HOCD is Homosexual Obsessive-Compulsive Disorder. It is not a diagnosable disease by itself. It is instead a particular kind of OCD which focuses on the question of whether or not one is gay. Usually a person who already has a diagnosis of OCD and has struggled with it will, for no obvious reason, start to question his or her sexual orientation. The question regarding sexuality becomes a new obsession.

Most people with OCD will center their repetitive thoughts around something like personal safety. Did they leave the oven on? Is the door knob clean? Then a behavior will follow to address that concern like constantly checking the oven or continually washing the hands. The mind may quiet for a time, but the thought will return and again influence behavior.

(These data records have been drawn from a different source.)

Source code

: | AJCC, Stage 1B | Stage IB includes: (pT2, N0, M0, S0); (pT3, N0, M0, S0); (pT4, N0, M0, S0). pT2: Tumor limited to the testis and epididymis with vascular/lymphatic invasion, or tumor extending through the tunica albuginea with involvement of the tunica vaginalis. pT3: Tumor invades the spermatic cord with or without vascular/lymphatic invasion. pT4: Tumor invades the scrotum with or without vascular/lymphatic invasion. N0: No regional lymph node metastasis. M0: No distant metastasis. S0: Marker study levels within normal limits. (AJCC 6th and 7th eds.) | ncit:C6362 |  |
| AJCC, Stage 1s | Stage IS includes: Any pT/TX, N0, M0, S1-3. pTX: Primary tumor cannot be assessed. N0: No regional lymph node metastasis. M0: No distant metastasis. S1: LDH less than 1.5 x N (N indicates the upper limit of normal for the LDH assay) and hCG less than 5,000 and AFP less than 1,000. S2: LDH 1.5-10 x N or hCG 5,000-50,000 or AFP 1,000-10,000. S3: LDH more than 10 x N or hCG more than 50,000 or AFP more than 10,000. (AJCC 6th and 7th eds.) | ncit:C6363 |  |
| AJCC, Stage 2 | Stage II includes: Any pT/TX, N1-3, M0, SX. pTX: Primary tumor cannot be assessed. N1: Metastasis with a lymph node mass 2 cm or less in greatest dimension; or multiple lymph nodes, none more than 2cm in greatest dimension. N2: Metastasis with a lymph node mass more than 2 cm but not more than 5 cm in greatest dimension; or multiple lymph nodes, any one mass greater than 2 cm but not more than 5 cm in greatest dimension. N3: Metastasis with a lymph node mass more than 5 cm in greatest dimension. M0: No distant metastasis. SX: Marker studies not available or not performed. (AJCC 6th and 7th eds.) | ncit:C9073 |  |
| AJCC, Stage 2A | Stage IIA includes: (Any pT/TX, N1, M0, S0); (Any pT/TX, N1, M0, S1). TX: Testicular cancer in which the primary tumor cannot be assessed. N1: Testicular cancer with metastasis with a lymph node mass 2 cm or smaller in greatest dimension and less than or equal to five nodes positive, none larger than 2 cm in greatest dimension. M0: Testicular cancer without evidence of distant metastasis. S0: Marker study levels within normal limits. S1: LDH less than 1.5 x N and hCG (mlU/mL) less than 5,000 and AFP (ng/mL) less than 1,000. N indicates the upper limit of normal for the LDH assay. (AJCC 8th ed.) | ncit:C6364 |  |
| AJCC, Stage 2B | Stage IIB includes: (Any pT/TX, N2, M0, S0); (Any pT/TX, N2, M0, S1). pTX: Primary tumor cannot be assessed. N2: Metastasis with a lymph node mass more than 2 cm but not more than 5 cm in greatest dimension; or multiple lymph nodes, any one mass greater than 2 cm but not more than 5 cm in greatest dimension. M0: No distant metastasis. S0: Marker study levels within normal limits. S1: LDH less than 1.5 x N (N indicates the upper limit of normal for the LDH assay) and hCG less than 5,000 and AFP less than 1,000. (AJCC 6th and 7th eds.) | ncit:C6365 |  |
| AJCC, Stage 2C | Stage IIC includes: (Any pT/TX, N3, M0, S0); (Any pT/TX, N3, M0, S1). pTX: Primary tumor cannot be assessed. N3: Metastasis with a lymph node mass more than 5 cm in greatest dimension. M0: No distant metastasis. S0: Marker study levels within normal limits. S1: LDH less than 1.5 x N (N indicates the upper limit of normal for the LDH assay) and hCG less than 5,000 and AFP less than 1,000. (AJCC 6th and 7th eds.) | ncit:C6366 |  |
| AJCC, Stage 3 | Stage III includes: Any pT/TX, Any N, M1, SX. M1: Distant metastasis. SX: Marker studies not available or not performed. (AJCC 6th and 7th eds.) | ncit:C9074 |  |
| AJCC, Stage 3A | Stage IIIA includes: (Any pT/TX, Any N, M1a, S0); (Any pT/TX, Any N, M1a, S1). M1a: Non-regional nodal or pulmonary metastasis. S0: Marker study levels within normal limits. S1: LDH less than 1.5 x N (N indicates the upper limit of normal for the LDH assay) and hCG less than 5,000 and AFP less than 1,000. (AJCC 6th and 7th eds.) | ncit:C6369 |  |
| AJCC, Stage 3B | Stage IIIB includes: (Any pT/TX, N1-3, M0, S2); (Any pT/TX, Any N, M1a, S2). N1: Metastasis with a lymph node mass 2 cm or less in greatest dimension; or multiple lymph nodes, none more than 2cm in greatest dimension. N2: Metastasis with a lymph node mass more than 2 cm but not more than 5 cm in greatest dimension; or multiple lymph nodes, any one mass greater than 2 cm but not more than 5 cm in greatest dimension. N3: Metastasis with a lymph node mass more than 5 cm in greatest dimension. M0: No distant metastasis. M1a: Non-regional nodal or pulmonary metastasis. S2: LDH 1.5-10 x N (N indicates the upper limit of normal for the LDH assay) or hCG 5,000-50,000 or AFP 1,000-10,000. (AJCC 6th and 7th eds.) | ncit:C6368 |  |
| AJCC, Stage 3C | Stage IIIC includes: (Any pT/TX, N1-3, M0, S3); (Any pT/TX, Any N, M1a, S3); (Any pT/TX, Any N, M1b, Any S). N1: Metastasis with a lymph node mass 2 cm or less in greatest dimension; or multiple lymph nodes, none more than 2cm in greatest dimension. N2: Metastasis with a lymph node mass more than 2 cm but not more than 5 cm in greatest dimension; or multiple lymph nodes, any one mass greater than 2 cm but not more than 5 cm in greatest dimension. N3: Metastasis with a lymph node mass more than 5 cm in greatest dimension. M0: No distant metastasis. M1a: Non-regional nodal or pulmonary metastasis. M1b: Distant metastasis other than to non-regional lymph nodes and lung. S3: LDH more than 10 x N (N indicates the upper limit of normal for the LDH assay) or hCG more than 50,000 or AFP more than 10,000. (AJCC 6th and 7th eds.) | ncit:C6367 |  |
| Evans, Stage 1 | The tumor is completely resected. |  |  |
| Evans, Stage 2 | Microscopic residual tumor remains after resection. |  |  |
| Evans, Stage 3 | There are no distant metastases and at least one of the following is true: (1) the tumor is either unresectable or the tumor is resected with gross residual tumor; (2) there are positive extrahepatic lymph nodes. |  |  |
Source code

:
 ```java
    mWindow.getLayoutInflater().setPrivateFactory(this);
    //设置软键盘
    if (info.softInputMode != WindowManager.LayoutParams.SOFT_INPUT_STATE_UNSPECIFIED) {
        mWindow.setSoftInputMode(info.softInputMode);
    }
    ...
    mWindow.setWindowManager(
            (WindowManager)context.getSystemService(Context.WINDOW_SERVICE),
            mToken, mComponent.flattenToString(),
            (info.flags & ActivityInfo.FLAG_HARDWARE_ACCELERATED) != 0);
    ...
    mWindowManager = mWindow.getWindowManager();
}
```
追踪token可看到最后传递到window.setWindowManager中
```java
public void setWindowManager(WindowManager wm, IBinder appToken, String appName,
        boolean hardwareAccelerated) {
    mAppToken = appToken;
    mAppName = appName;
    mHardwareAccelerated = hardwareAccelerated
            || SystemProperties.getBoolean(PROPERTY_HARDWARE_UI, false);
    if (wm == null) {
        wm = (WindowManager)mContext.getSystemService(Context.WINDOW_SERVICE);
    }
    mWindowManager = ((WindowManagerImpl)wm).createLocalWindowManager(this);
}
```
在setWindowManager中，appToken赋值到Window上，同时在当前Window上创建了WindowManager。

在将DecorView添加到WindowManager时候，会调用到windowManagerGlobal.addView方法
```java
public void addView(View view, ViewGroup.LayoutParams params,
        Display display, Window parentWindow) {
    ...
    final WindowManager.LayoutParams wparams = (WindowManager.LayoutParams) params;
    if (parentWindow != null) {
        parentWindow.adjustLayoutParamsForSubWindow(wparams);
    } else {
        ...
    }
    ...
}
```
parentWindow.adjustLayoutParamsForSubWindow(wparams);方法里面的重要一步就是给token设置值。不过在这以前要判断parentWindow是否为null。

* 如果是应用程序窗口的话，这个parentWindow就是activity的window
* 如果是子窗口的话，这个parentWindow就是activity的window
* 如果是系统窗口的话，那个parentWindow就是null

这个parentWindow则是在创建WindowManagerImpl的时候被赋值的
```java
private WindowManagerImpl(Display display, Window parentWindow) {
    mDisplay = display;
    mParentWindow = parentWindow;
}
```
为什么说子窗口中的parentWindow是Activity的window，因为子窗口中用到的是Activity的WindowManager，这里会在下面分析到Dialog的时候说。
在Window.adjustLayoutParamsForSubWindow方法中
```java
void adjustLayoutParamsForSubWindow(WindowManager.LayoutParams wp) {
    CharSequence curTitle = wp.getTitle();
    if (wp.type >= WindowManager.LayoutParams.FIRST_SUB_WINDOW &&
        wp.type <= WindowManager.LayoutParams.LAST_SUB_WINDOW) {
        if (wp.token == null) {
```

With HOCD, it is potential behavior that is questioned. Some types of obsessions center on what kind of person you are. For instance, after having a passing thought that you are so angry you could hurt a person, the question starts about how capable you are of physical violence. Could I do that? Is it possible? Can I trust myself to make the right choice? Could I get out of control? These questions drive a person to second guess the very core of who they are.

HOCD is the same way. A person in a completely normal and desirable heterosexual relationship will suddenly have a homosexual thought. And the questions start. Am I capable of that? Am I really homosexual? Do I not want to be with my girlfriend? I think I enjoy heterosexual relationships; am I wrong? Why am I thinking these thoughts? There are few if any outward signs that the person is struggling.

Without behavior modification, the questions can cause severe anxiety, stress and depression. It is important that the OCD suffer talk to a counselor about their thoughts of homosexuality. It could be that there is some past experience or some relationship dynamic that explains it and that could lead to understanding. Some types of behavior modification therapy are also successful in dealing with all different types of OCD. In any case, know that this is an obsession, it will go away and you are not alone.